- WORK INSTRUCTIONS -
#1 Answer these questions about the review of NextSilicon's landing page.
(a) Where is a visitor taken after pressing the "watch video" button?
(b) What shorter heading does the review propose for the mission statement?
(c) What is super-bold typography called in design jargon?
#2 Copy the stretch of the NextSilicon landing page review from "The problem is" through "they scan them.".

- PROVIDED PASSAGE -

--

NextSilicon’s landing page is beautiful, with some strong messaging.

But a few arguable decisions make it seem like the underlying goals for its design were unclear.

The Hero Section

The messaging here is great.

“Getting our chip together” clearly indicates that the company is still figuring out some stuff, with a nice hat-tip to the chip industry. Notice the beautiful pyramid structure of the heading (narrow at the top, gradually widening towards the base), which makes it look intentional and elegant.

The problem is that when the visitor presses on the huge “watch video” button, he is taken to Youtube, the biggest attention trap on the internet.

Playing the video natively on the site would work a lot better for keeping visitors scrolling and learning more.

Notice also the lack of a Call to Action in the hero section (the navbar CTA doesn’t count, as visitors will probably scan it last).

Websites should have a clear goal, and that goal will always be related to an action (sign up, apply to a job, contact us etc.). So the lack of a CTA here makes me wonder who the website is for, and what is expected of them.

The Mission Statement

This heading is way too long.

People don’t read websites, they scan them.

So I would put my money on the fact that hardly anybody reads this heading after the first line. Not every text on a website is supposed to be read, but if it’s important, it should be clear and concise.

Losing every word that does not add essential information would be a good move. For example: “A radically new approach to HPC” would ensure that every visitor understands what NextSilicon does.

And here’s that CTA! So is the site’s goal recruiting? Probably.

The Vision

Great section.

Notice the super-bold, italic typography.

Super-bold (or “black”, in design jargon) typography is punchy and confident. It says “I’m serious about this.” Combined with italic letters, that lean forward, conveying a feeling of movement and speed.

These 2 typography decisions fit perfectly with NextSilicon’s “Revolutionary” feel.

The messaging is also great - notice how you couldn’t remove even one word from this sentence without losing critical information.

The Problem and Solution

The messaging here does a good job of using the “philosophical” problem.

The philosophical problem is a way of framing the problem as a belief about how the world should be, connecting to a bigger movement, instead of "selfishly" focusing on the product.

“Scientists should focus on science”, “Customer support shouldn’t be this expensive” etc.

Notice how the solution itself (Higher-performance hardware for HPC" is nicely tucked above the main heading, clarifying what NextSilicon actually makes, but shifting focus to the bigger issue.

--

- GIVEN INFORMATION -
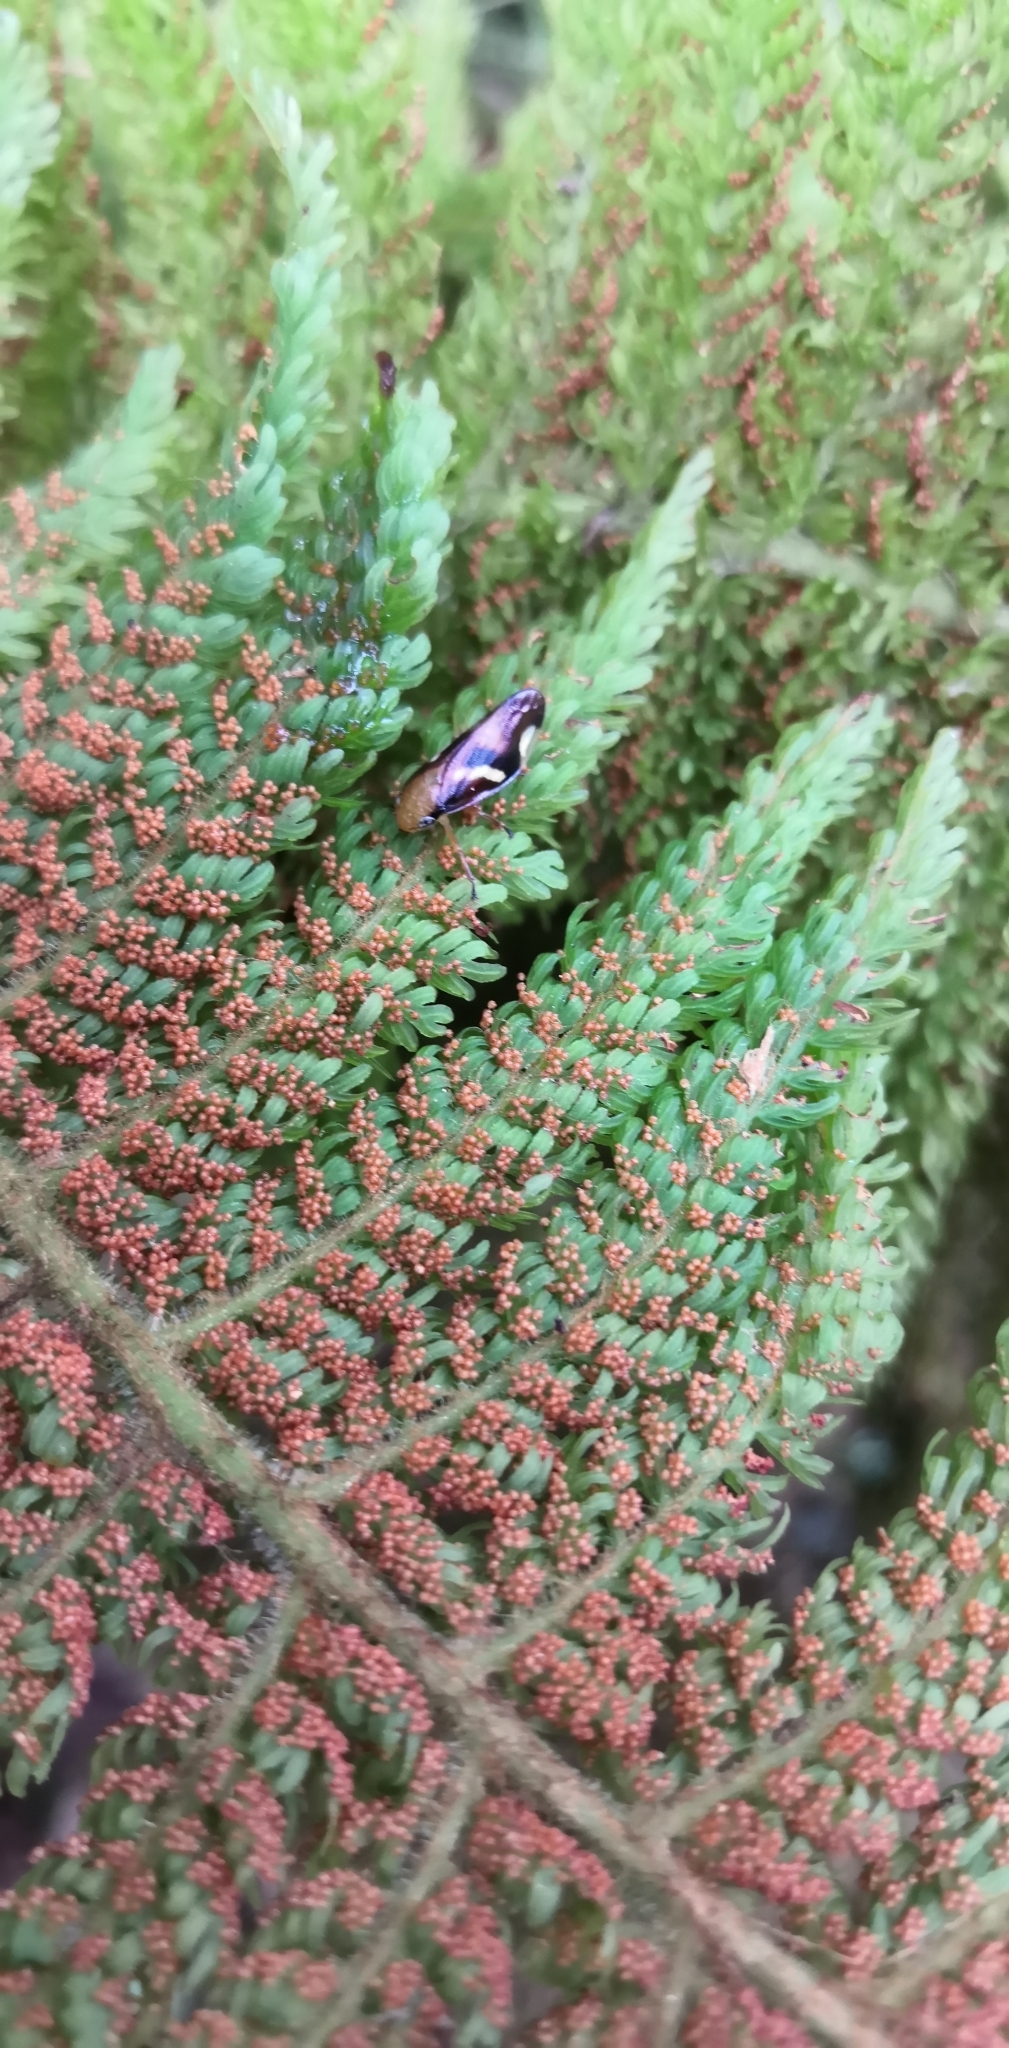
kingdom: Animalia
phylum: Arthropoda
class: Insecta
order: Hemiptera
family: Aphrophoridae
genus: Carystoterpa
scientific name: Carystoterpa fingens
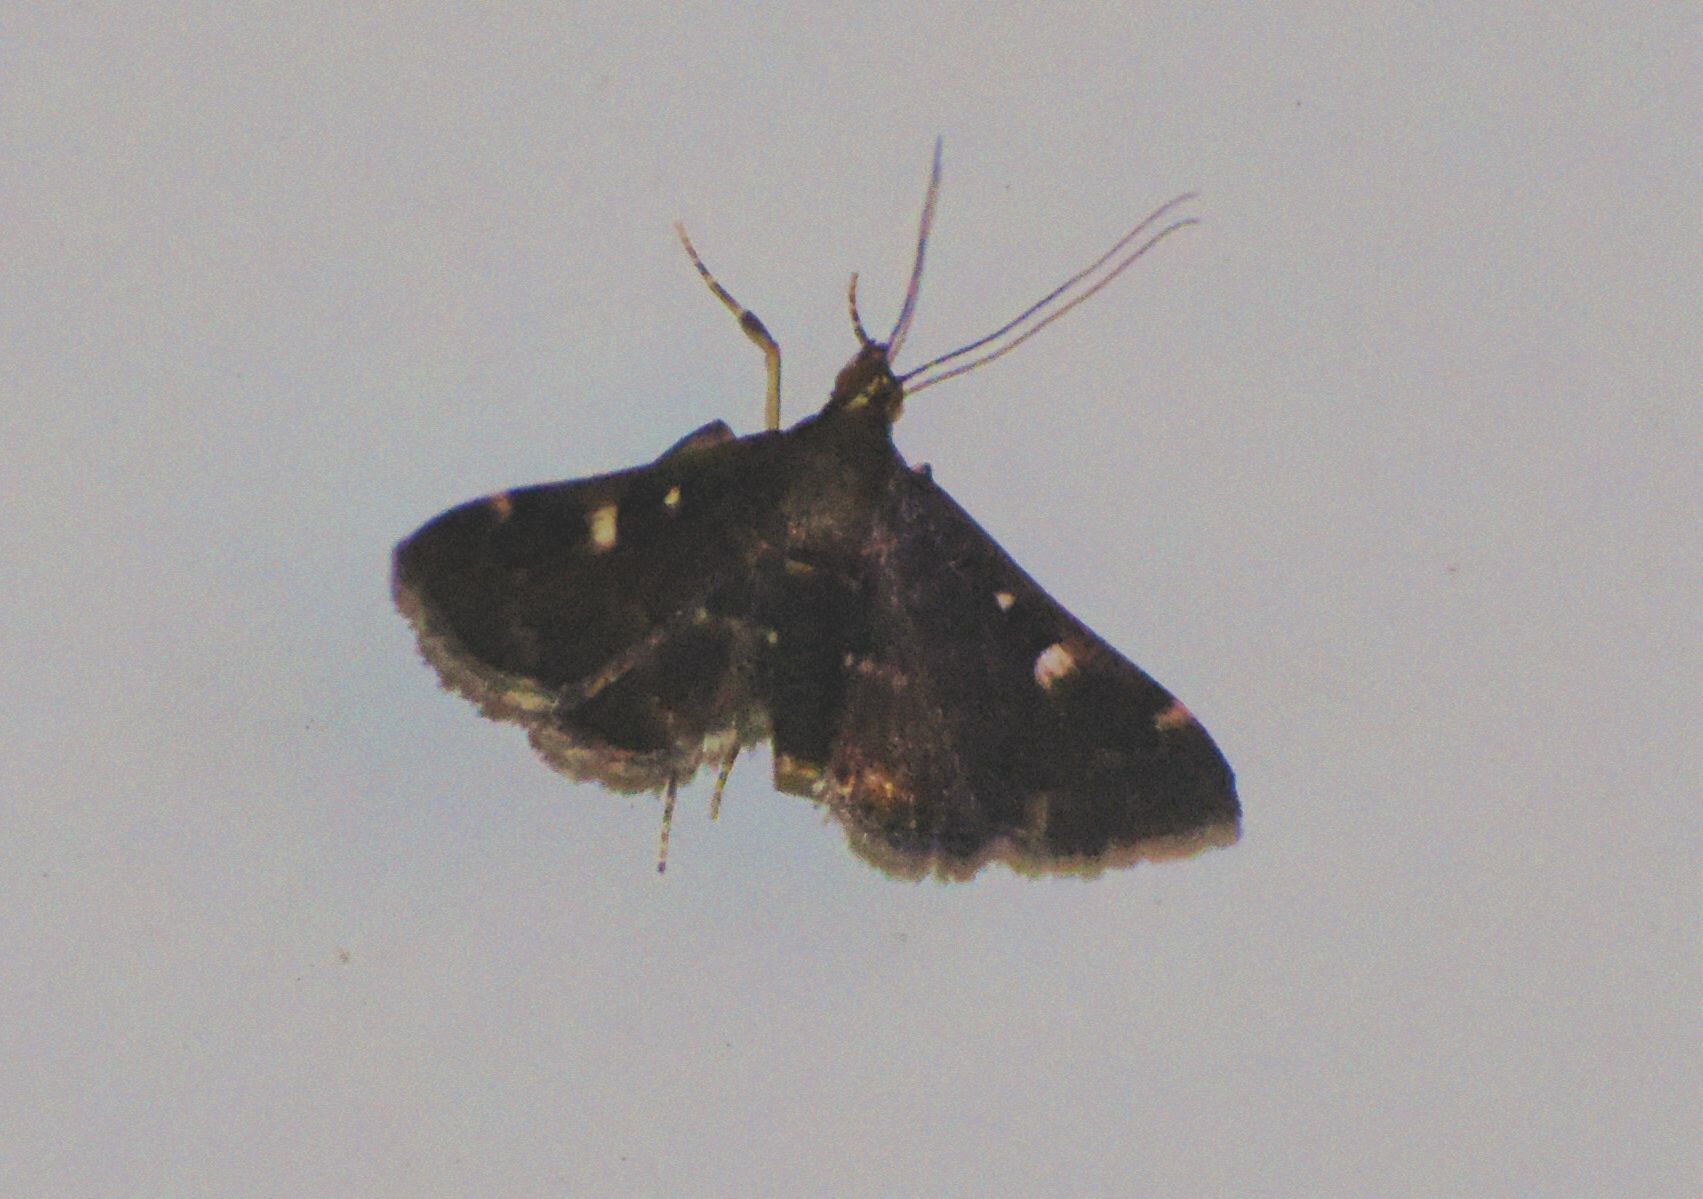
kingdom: Animalia
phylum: Arthropoda
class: Insecta
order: Lepidoptera
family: Crambidae
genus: Piletocera
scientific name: Piletocera meekii
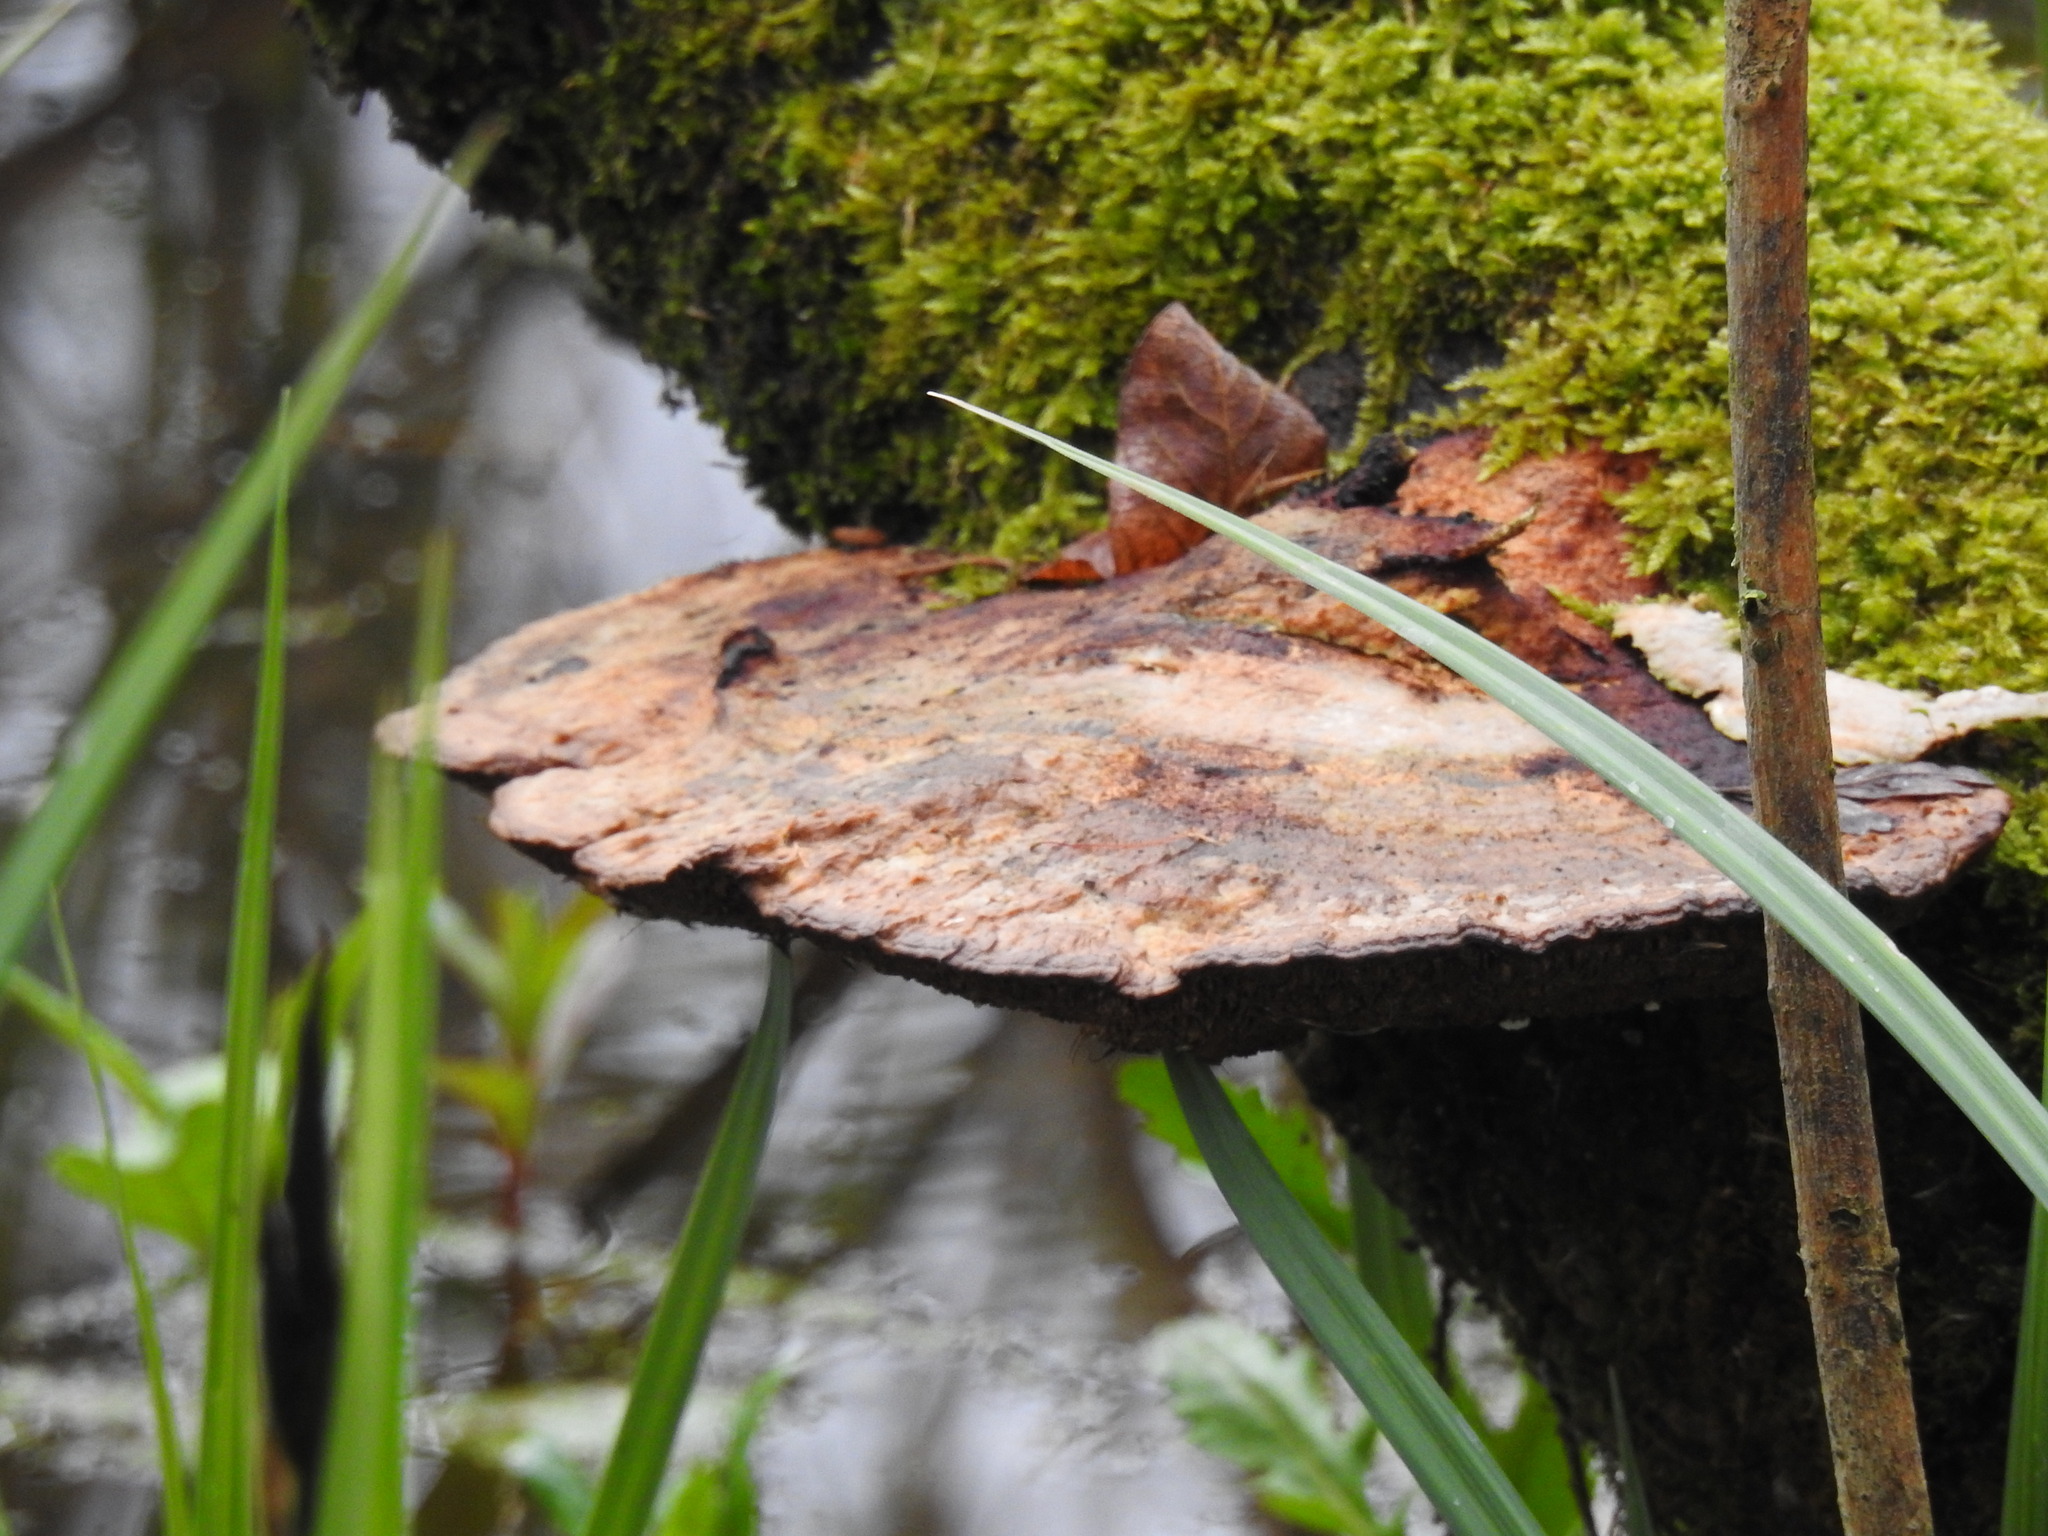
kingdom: Fungi
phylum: Basidiomycota
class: Agaricomycetes
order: Polyporales
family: Polyporaceae
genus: Podofomes
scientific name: Podofomes mollis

--

- SOLVED PROBLEMS -
#1
(a) Youtube.
(b) "A radically new approach to HPC"
(c) "Black."

#2
The problem is that when the visitor presses on the huge “watch video” button, he is taken to Youtube, the biggest attention trap on the internet.

Playing the video natively on the site would work a lot better for keeping visitors scrolling and learning more.

Notice also the lack of a Call to Action in the hero section (the navbar CTA doesn’t count, as visitors will probably scan it last).

Websites should have a clear goal, and that goal will always be related to an action (sign up, apply to a job, contact us etc.). So the lack of a CTA here makes me wonder who the website is for, and what is expected of them.

The Mission Statement

This heading is way too long.

People don’t read websites, they scan them.